[Dataset content Boundary: Start]

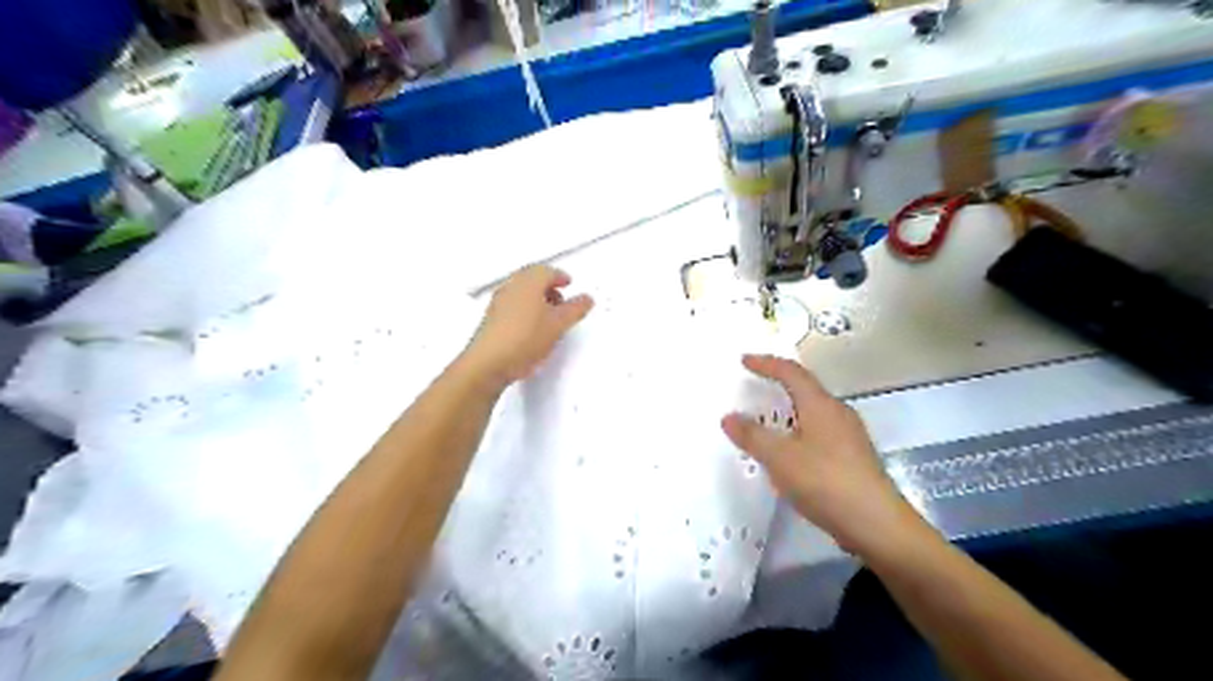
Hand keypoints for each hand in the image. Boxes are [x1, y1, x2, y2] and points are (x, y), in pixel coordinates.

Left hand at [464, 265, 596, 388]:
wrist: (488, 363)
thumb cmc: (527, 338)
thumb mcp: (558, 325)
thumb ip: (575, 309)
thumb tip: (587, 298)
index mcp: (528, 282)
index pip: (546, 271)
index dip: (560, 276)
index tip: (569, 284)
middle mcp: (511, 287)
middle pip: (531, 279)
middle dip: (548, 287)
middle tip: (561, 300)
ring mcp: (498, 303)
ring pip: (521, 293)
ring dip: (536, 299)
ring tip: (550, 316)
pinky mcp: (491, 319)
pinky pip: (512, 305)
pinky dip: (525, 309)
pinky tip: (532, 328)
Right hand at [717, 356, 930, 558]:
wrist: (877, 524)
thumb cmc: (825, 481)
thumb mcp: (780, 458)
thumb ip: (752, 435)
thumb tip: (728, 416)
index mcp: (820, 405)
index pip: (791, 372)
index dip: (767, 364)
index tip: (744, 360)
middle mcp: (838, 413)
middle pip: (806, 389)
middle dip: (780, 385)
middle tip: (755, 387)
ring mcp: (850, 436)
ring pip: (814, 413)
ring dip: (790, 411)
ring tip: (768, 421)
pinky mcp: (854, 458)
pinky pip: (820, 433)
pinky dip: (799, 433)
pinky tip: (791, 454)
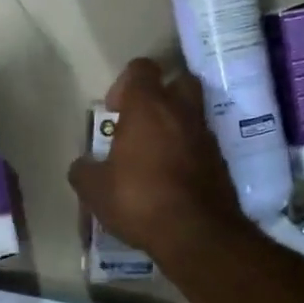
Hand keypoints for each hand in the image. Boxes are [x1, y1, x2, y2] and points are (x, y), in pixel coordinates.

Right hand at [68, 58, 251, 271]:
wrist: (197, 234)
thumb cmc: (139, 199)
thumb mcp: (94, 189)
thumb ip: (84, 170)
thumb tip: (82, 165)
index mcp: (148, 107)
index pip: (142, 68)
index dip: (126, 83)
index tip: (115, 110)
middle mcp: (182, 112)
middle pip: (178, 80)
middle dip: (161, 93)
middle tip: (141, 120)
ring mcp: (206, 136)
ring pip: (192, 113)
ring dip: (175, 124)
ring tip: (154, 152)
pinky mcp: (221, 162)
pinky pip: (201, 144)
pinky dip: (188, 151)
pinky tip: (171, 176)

[Dataset content Boundary: End]
[Dataset content Boundary: Start]

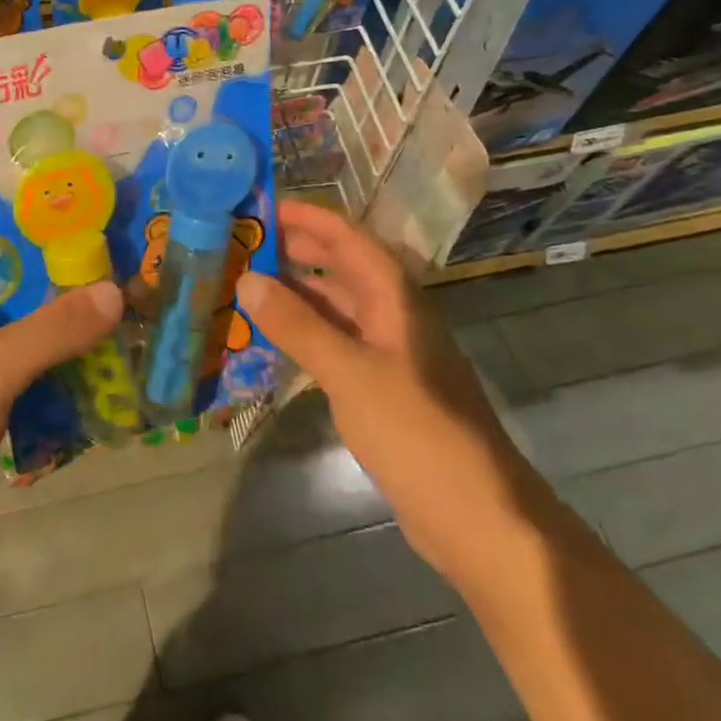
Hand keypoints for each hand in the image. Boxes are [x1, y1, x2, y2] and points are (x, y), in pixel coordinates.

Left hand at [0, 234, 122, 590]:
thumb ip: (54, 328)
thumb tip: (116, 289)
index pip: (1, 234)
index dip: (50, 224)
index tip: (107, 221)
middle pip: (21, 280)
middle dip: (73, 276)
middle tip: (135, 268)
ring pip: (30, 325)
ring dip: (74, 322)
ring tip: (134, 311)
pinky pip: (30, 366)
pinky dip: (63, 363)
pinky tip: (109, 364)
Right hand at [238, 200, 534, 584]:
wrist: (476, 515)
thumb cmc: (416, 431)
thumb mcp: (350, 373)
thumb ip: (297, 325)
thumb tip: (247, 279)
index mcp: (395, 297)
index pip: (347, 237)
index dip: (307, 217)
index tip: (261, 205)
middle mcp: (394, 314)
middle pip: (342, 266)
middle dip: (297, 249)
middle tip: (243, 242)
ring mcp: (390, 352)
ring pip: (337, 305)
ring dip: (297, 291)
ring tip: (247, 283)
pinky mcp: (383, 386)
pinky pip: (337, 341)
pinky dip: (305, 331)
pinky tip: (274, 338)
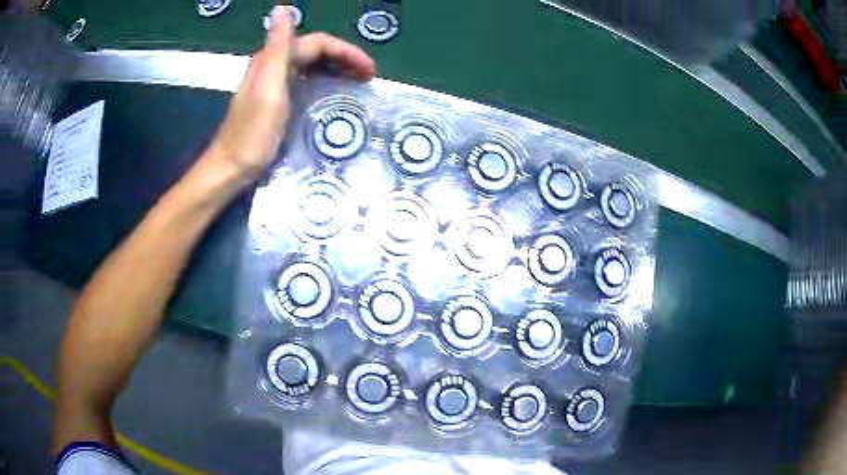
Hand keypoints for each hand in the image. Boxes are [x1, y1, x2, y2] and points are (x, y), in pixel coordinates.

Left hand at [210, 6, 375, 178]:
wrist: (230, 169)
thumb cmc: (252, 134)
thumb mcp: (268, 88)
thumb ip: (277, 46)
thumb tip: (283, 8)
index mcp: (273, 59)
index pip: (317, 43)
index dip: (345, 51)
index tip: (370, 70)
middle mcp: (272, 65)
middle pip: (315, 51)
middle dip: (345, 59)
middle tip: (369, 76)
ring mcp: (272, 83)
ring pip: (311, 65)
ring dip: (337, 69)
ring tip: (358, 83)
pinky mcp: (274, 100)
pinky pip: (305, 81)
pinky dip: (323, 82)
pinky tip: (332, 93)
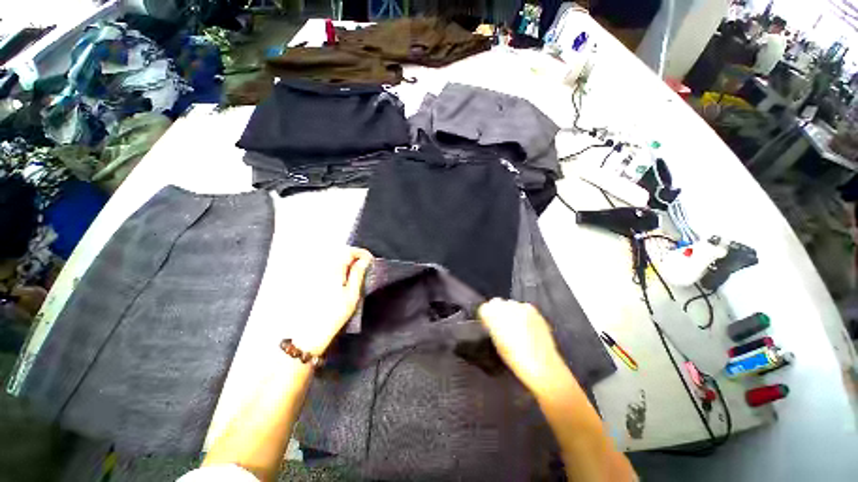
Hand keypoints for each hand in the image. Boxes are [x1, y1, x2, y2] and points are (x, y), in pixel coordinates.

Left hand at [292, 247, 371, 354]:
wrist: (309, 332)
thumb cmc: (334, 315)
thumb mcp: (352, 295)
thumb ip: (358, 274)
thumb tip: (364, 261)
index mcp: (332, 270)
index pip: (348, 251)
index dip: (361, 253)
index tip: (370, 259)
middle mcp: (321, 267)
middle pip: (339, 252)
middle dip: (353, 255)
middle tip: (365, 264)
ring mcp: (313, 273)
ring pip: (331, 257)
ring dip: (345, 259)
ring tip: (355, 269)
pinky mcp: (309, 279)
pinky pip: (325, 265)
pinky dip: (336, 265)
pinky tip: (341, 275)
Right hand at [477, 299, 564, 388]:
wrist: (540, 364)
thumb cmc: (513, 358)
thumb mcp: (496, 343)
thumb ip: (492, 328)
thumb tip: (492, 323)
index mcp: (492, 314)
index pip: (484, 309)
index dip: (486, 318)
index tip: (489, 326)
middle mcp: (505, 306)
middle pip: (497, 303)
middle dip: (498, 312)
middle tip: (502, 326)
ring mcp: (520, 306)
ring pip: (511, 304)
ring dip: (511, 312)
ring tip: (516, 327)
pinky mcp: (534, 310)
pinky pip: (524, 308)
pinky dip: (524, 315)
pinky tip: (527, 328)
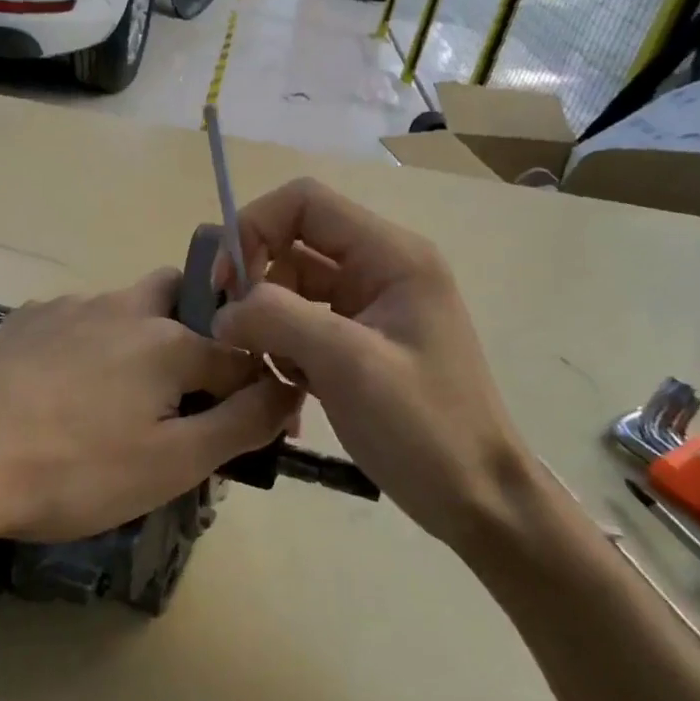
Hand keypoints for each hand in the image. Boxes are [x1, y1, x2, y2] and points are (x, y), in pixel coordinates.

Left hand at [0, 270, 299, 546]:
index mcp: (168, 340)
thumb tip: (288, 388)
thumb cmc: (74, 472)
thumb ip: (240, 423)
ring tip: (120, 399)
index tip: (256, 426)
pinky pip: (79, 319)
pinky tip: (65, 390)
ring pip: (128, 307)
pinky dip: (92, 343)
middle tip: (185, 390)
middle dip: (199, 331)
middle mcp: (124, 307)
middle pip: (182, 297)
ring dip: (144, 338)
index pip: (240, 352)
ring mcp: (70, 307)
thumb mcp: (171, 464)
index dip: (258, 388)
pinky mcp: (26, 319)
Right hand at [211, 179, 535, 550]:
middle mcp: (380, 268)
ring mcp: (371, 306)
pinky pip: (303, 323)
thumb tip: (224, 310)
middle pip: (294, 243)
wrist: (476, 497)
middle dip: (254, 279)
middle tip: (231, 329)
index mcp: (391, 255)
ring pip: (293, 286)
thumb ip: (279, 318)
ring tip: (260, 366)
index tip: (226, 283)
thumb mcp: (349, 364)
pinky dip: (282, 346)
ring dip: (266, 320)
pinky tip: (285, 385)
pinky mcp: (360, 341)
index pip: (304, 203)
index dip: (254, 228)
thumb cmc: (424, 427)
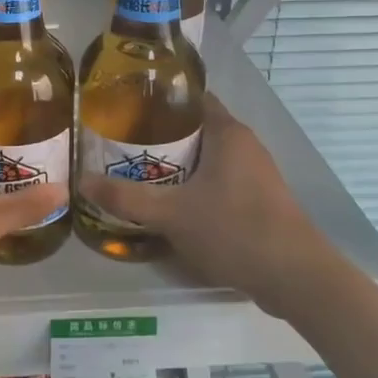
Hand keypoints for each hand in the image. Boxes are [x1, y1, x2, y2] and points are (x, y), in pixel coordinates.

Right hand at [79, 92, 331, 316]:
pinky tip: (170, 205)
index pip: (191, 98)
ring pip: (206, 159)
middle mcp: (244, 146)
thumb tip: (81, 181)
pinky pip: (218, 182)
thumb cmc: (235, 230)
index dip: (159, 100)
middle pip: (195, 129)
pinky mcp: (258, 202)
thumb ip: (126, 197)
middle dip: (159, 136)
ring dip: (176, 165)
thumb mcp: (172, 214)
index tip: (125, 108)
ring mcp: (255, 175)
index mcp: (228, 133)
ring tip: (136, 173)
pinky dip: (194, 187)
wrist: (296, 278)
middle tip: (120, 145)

[Dataset content Boundary: End]
[Dataset content Boundary: Start]

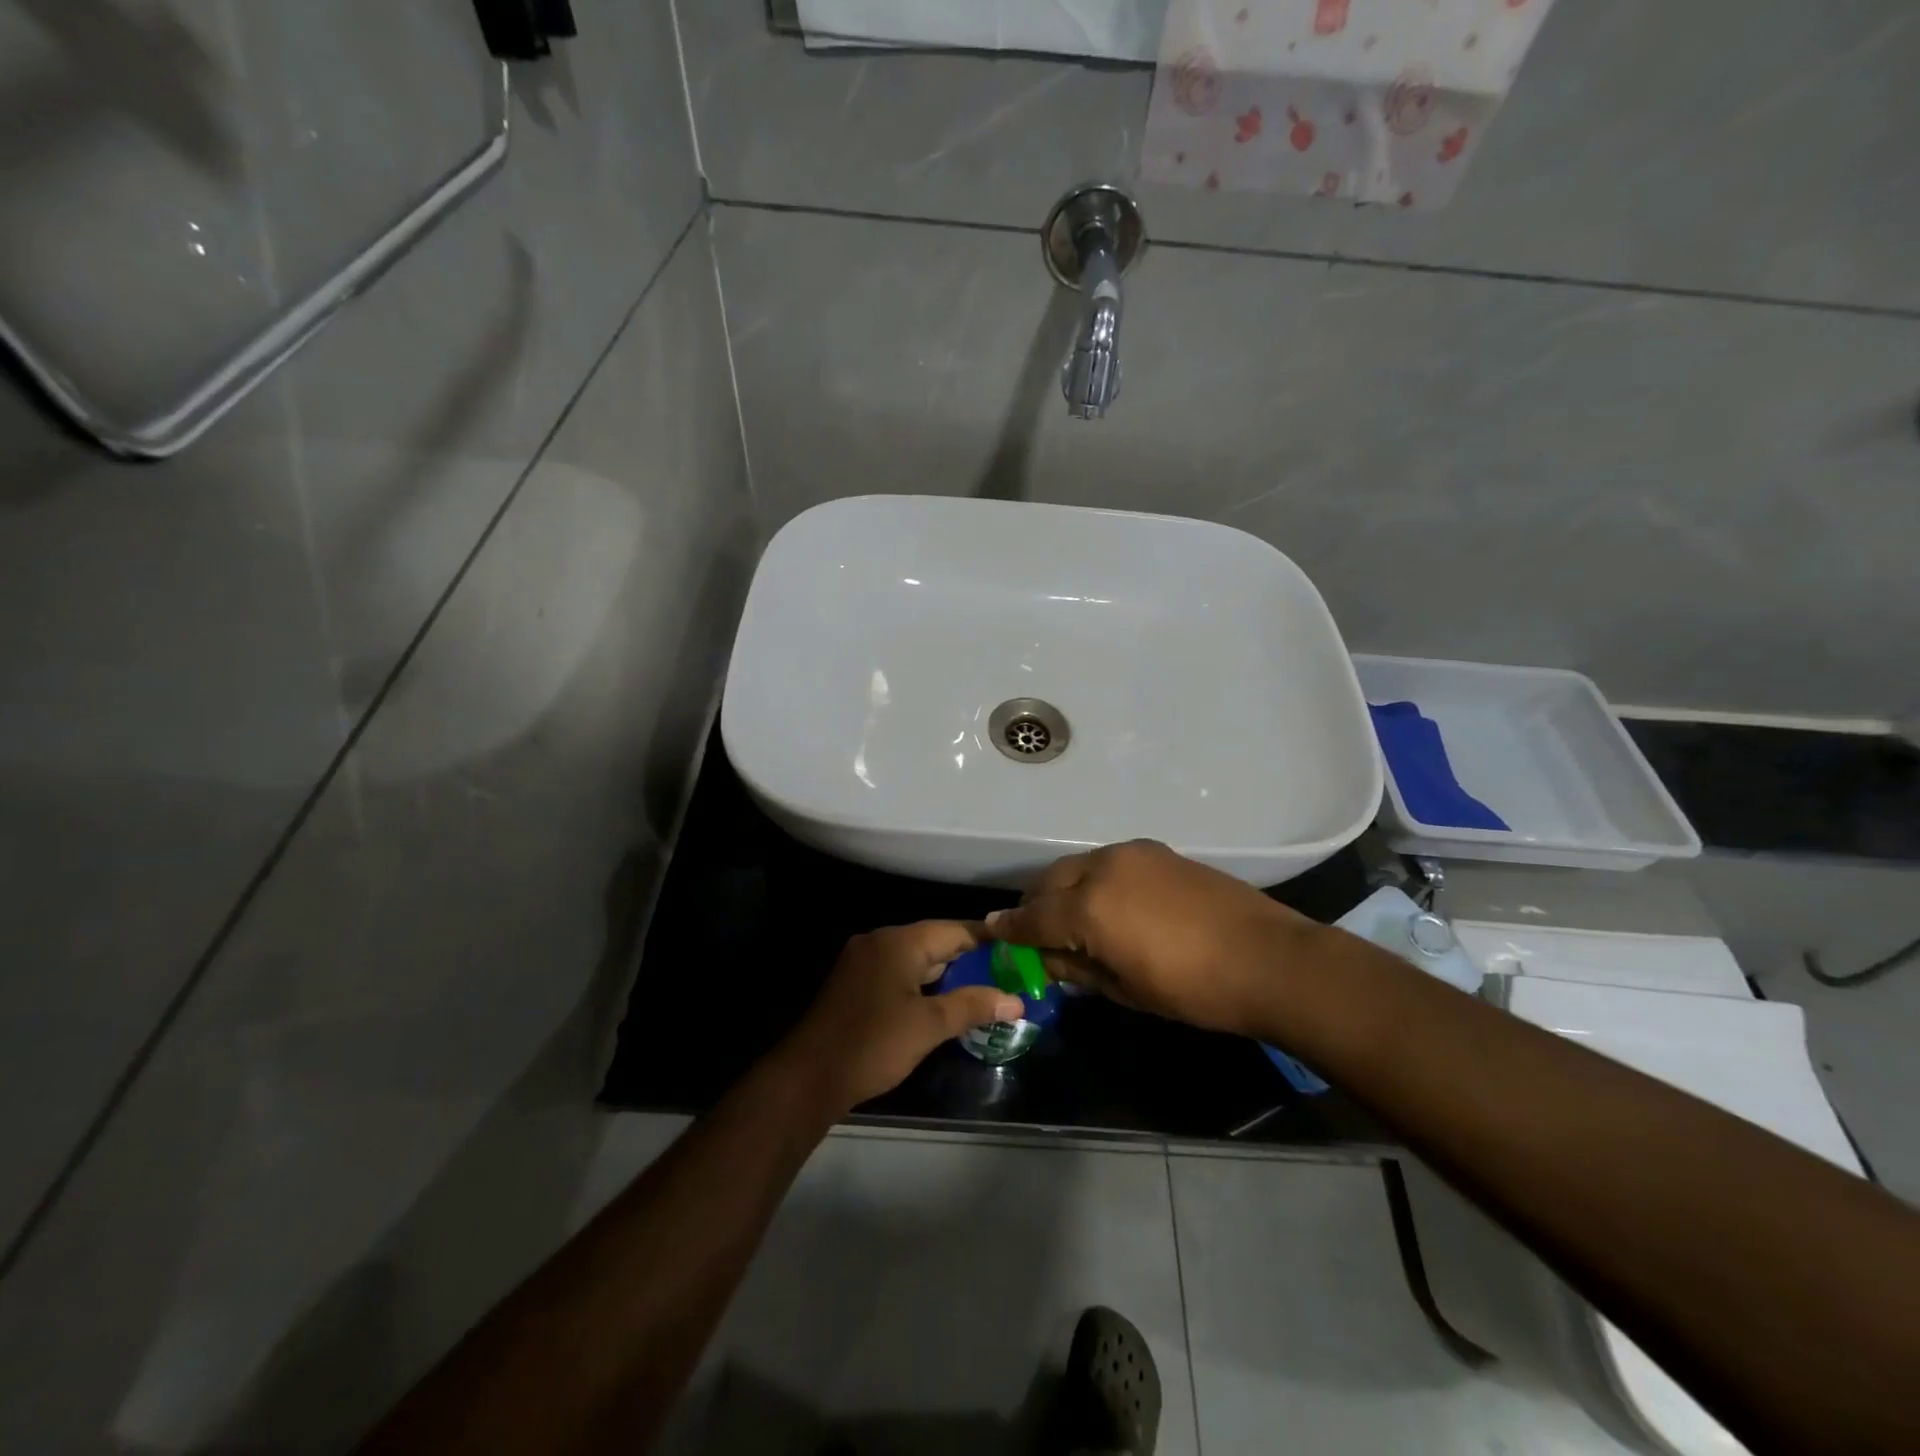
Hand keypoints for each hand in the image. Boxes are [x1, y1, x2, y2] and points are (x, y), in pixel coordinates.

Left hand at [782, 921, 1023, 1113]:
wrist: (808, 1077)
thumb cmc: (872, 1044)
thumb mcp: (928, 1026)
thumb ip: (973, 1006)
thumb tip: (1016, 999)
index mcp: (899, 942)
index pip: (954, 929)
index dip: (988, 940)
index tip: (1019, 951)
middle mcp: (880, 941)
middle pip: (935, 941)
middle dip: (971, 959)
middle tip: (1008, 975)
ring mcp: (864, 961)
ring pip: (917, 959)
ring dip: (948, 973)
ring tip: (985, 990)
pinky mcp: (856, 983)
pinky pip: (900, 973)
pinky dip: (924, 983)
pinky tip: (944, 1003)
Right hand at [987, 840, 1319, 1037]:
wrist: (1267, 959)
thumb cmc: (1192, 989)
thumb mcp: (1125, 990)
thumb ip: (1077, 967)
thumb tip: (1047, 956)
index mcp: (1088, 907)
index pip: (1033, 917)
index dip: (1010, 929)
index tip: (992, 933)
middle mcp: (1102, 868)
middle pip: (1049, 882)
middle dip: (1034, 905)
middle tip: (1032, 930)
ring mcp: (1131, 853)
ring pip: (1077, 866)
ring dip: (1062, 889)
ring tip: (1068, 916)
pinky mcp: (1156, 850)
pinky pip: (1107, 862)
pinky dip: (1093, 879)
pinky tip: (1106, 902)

[Dataset content Boundary: End]

▶ _Exercise details_: Answer with the number alone after tallying the lines of the entries above that contain the word "Left".

▶ _Output below_: 6